On Sat, Jan 24, 2004 at 12:21:40PM -0800, Eric Hawthorne wrote:
> Can you explain briefly why the choice of measure is subjective? I
> haven't read any of the
> books you mentioned (will try to get to them) but am familiar with
> computability theory
> and decision theory.
Since you do not mention that you're familiar with the theory
of algorithmic complexity, I suggest that you read the first book on that
list ASAP. The following response might not make sense until you do.
Basically, all of the sensible proposed measures are based on the
universal distribution, which assigns a larger probabilities to strings
that have lower algorithmic complexities.
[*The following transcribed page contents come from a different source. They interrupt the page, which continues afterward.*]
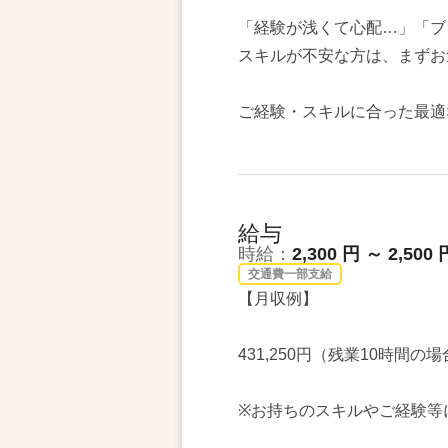
「経験が浅くて心配…」「ブ
スキルが不安な方は、まずお
ご経験・スキルに合った最適
給与
時給：
2,300 円 ～ 2,500 
交通費一部支給
【月収例】
431,250円（残業10時間の
※お持ちのスキルやご経験等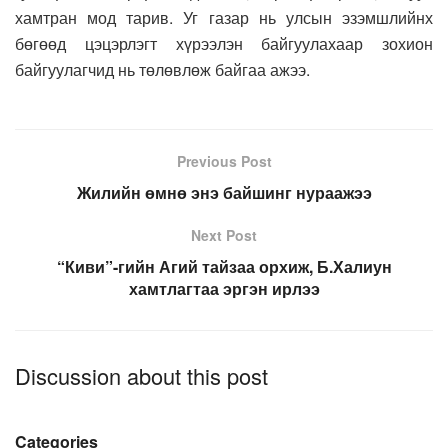
хамтран мод тарив. Уг газар нь улсын эзэмшлийнх
бөгөөд цэцэрлэгт хүрээлэн байгуулахаар зохион
байгуулагчид нь төлөвлөж байгаа ажээ.
Previous Post
Жилийн өмнө энэ байшинг нураажээ
Next Post
“Киви”-гийн Агий тайзаа орхиж, Б.Халиун
хамтлагтаа эргэн ирлээ
Discussion about this post
Categories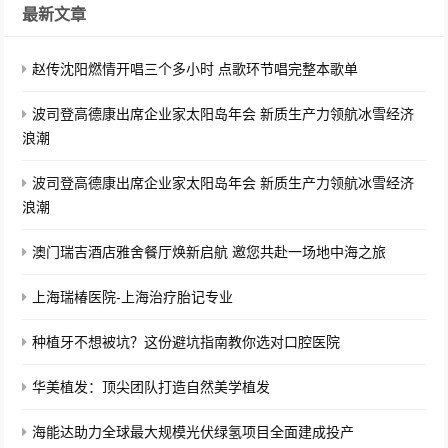
最新文章
赵传沈阳燃情开唱三个多小时 点歌环节唱完整本歌单
波司登高德康出席企业家太阳岛年会 新质生产力领航冰雪经济
浪潮
波司登高德康出席企业家太阳岛年会 新质生产力领航冰雪经济
浪潮
澳门瑞吉酒店雅舍餐厅焕新启航 邀您共赴一场地中海之旅
上海瑞椿医院-上海治疗胎记专业
种植牙不想被坑？这份避坑指南教你选对口腔医院
华美植发：顶尖团队打造自然美学植发
海能达助力全球最大规模光伏绿氢项目全面建成投产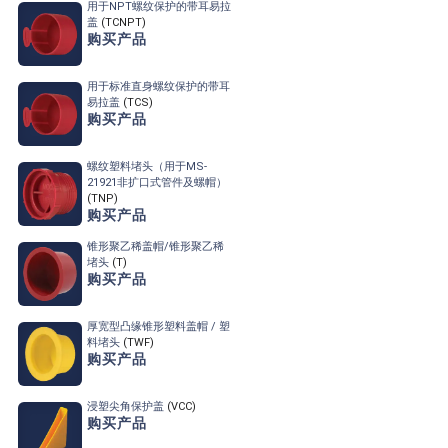
用于NPT螺纹保护的带耳易拉
盖
(TCNPT)
购买产品
用于标准直身螺纹保护的带耳
易拉盖
(TCS)
购买产品
螺纹塑料堵头
（用于MS-
21921非扩口式
管件及螺帽）
(TNP)
购买产品
锥形聚乙稀盖帽/锥形聚乙稀
堵头
(T)
购买产品
厚宽型凸缘锥形塑料盖帽 / 塑
料堵头
(TWF)
购买产品
浸塑尖角保护盖
(VCC)
购买产品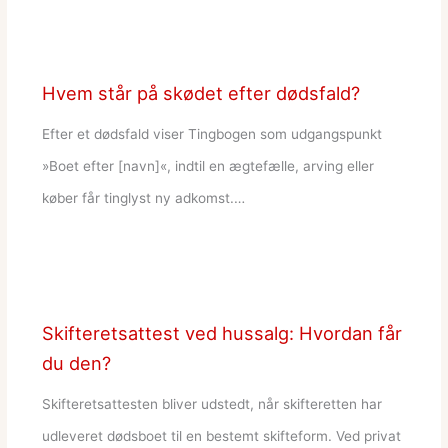
Hvem står på skødet efter dødsfald?
Efter et dødsfald viser Tingbogen som udgangspunkt
»Boet efter [navn]«, indtil en ægtefælle, arving eller
køber får tinglyst ny adkomst.…
Skifteretsattest ved hussalg: Hvordan får
du den?
Skifteretsattesten bliver udstedt, når skifteretten har
udleveret dødsboet til en bestemt skifteform. Ved privat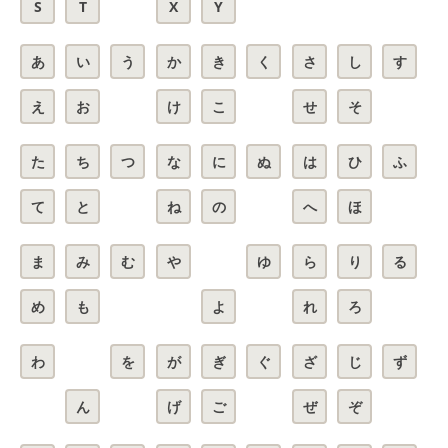
S
T
X
Y
あ
い
う
か
き
く
さ
し
す
え
お
け
こ
せ
そ
た
ち
つ
な
に
ぬ
は
ひ
ふ
て
と
ね
の
へ
ほ
ま
み
む
や
ゆ
ら
り
る
め
も
よ
れ
ろ
わ
を
が
ぎ
ぐ
ざ
じ
ず
ん
げ
ご
ぜ
ぞ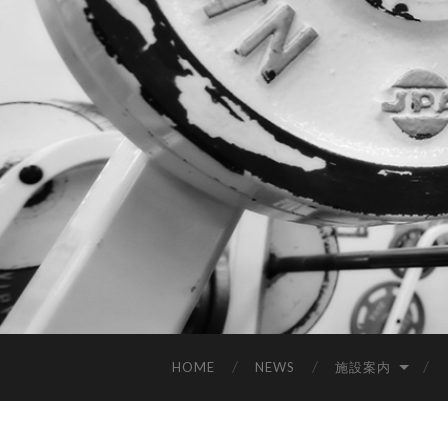
HOME
NEWS
施設案内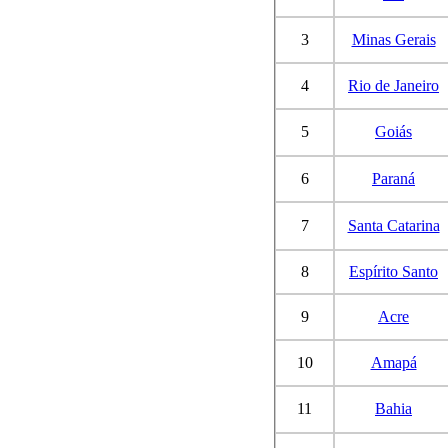
3
Minas Gerais
4
Rio de Janeiro
5
Goiás
6
Paraná
7
Santa Catarina
8
Espírito Santo
9
Acre
10
Amapá
11
Bahia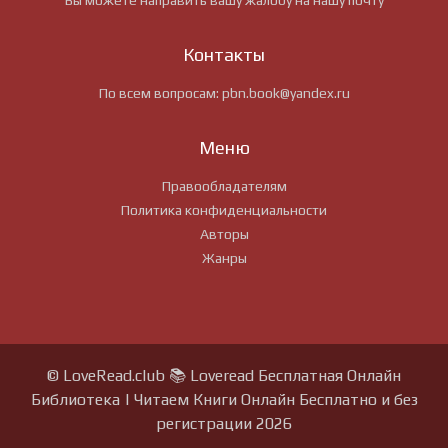
Вы можете направить вашу жалобу на нашу почту
Контакты
По всем вопросам:
pbn.book@yandex.ru
Меню
Правообладателям
Политика конфиденциальности
Авторы
Жанры
© LoveRead.club 📚 Loveread Бесплатная Онлайн
Библиотека | Читаем Книги Онлайн Бесплатно и без
регистрации 2026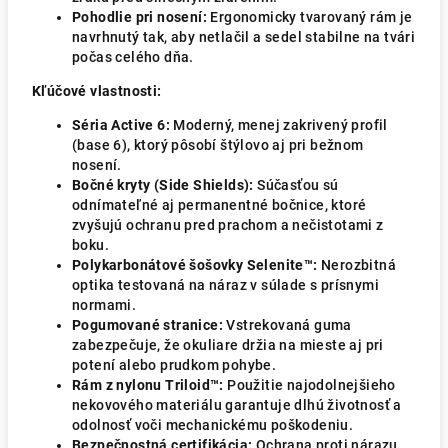
Pohodlie pri nosení:
Ergonomicky tvarovaný rám je
navrhnutý tak, aby netlačil a sedel stabilne na tvári
počas celého dňa.
Kľúčové vlastnosti:
Séria Active 6:
Moderný, menej zakrivený profil
(base 6), ktorý pôsobí štýlovo aj pri bežnom
nosení.
Bočné kryty (Side Shields):
Súčasťou sú
odnímateľné aj permanentné bočnice, ktoré
zvyšujú ochranu pred prachom a nečistotami z
boku.
Polykarbonátové šošovky Selenite™:
Nerozbitná
optika testovaná na náraz v súlade s prísnymi
normami.
Pogumované stranice:
Vstrekovaná guma
zabezpečuje, že okuliare držia na mieste aj pri
potení alebo prudkom pohybe.
Rám z nylonu Triloid™:
Použitie najodolnejšieho
nekovového materiálu garantuje dlhú životnosť a
odolnosť voči mechanickému poškodeniu.
Bezpečnostná certifikácia:
Ochrana proti nárazu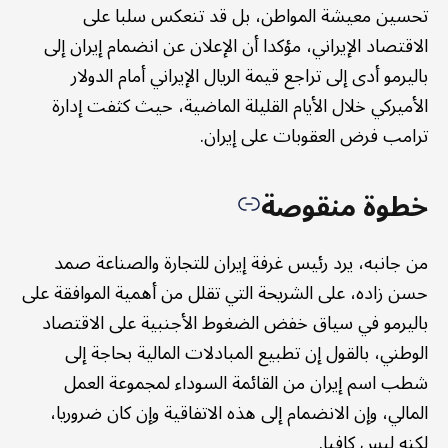
تحسين معيشة المواطن، بل قد تنعكس سلبا على
الاقتصاد الإيراني، مؤكدا أن الإعلان عن انضمام إيران إلى
باليرمو أدى إلى تراجع قيمة الريال الإيراني أمام الدولار
الأميركي خلال الأيام القليلة الماضية، حيث كثفت إدارة
ترامب فرض العقوبات على إيران.
خطوة منقوصة
من جانبه، يرد رئيس غرفة إيران للتجارة والصناعة صمد
حسن زاده، على الشريحة التي تقلل من أهمية الموافقة على
باليرمو في سياق خفض الضغوط الأجنبية على الاقتصاد
الوطني، بالقول إن تطبيع المبادلات المالية بحاجة إلى
شطب اسم إيران من القائمة السوداء لمجموعة العمل
المالي، وإن الانضمام إلى هذه الاتفاقية وإن كان ضروريا،
لكنه ليس كافيا.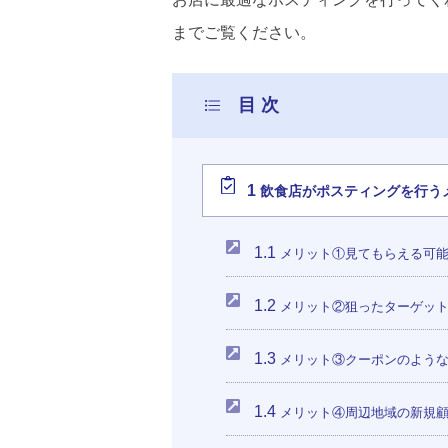
までご覧ください。
1
飲食店がポスティングを行う
1.1
メリット①見てもらえる可
1.2
メリット②狙ったターゲット
1.3
メリット③クーポンのような
1.4
メリット④周辺地域の新規顧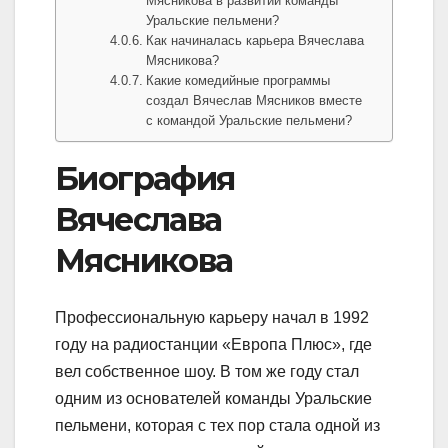
Мясникова в развитии команды
Уральские пельмени?
Как начиналась карьера Вячеслава
Мясникова?
Какие комедийные программы
создал Вячеслав Мясников вместе
с командой Уральские пельмени?
Биография
Вячеслава
Мясникова
Профессиональную карьеру начал в 1992
году на радиостанции «Европа Плюс», где
вел собственное шоу. В том же году стал
одним из основателей команды Уральские
пельмени, которая с тех пор стала одной из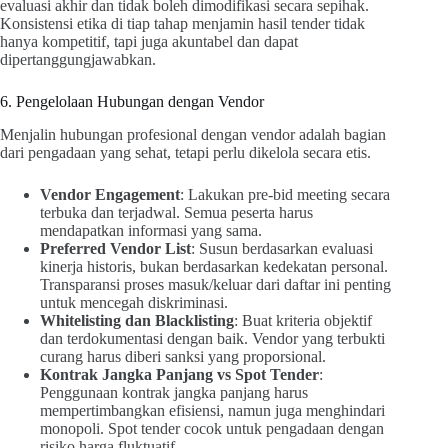
evaluasi akhir dan tidak boleh dimodifikasi secara sepihak.
Konsistensi etika di tiap tahap menjamin hasil tender tidak
hanya kompetitif, tapi juga akuntabel dan dapat
dipertanggungjawabkan.
6. Pengelolaan Hubungan dengan Vendor
Menjalin hubungan profesional dengan vendor adalah bagian
dari pengadaan yang sehat, tetapi perlu dikelola secara etis.
Vendor Engagement
: Lakukan pre-bid meeting secara
terbuka dan terjadwal. Semua peserta harus
mendapatkan informasi yang sama.
Preferred Vendor List
: Susun berdasarkan evaluasi
kinerja historis, bukan berdasarkan kedekatan personal.
Transparansi proses masuk/keluar dari daftar ini penting
untuk mencegah diskriminasi.
Whitelisting dan Blacklisting
: Buat kriteria objektif
dan terdokumentasi dengan baik. Vendor yang terbukti
curang harus diberi sanksi yang proporsional.
Kontrak Jangka Panjang vs Spot Tender
:
Penggunaan kontrak jangka panjang harus
mempertimbangkan efisiensi, namun juga menghindari
monopoli. Spot tender cocok untuk pengadaan dengan
risiko harga fluktuatif.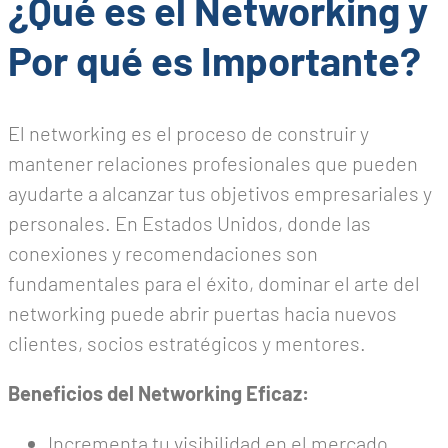
¿Qué es el Networking y
Por qué es Importante?
El networking es el proceso de construir y
mantener relaciones profesionales que pueden
ayudarte a alcanzar tus objetivos empresariales y
personales. En Estados Unidos, donde las
conexiones y recomendaciones son
fundamentales para el éxito, dominar el arte del
networking puede abrir puertas hacia nuevos
clientes, socios estratégicos y mentores.
Beneficios del Networking Eficaz:
Incrementa tu visibilidad en el mercado.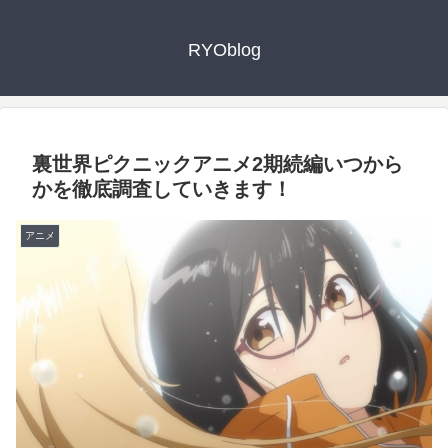
RYOblog
裏世界ピクニックアニメ2期続編いつから
かを徹底調査していきます！
アニメ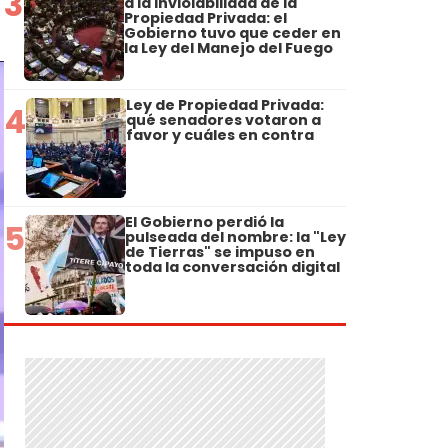
3
a la Inviolabilidad de la
Propiedad Privada: el
Gobierno tuvo que ceder en
la Ley del Manejo del Fuego
Ley de Propiedad Privada:
4
qué senadores votaron a
favor y cuáles en contra
El Gobierno perdió la
5
pulseada del nombre: la "Ley
de Tierras" se impuso en
toda la conversación digital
However there's actually an
infinite class of universal distributions, one for each universal Turing
machine, and there's no objective criteria for determining which one
should be used.
Another problem is that using the universal distribution forces you to
assume that non-computable universes do not exist. If one does not want to
make this assumption, then a more dominant measure need to be used (for
example, based on a TM with an oracle for the halting problem or
the complexity of a string's logical definition) but then there are even
more measures to choose from (how high up the computability
hierarchy do you go? how high up the set theoretic hierarchy?).
Now suppose that two people, Alice and Bob, somehow agree that a measure M
is the objectively correct measure, but Bob insists on using measure M' in
making decisions. He says "So what if universe A has a bigger measure than
universe B according to M? I just care more about what happens in universe
B than universe A, so I'll use M' which assigns a bigger measure to
universe B." What can Alice say to Bob to convince him that he is
not being rational? I don't see what the answer could be.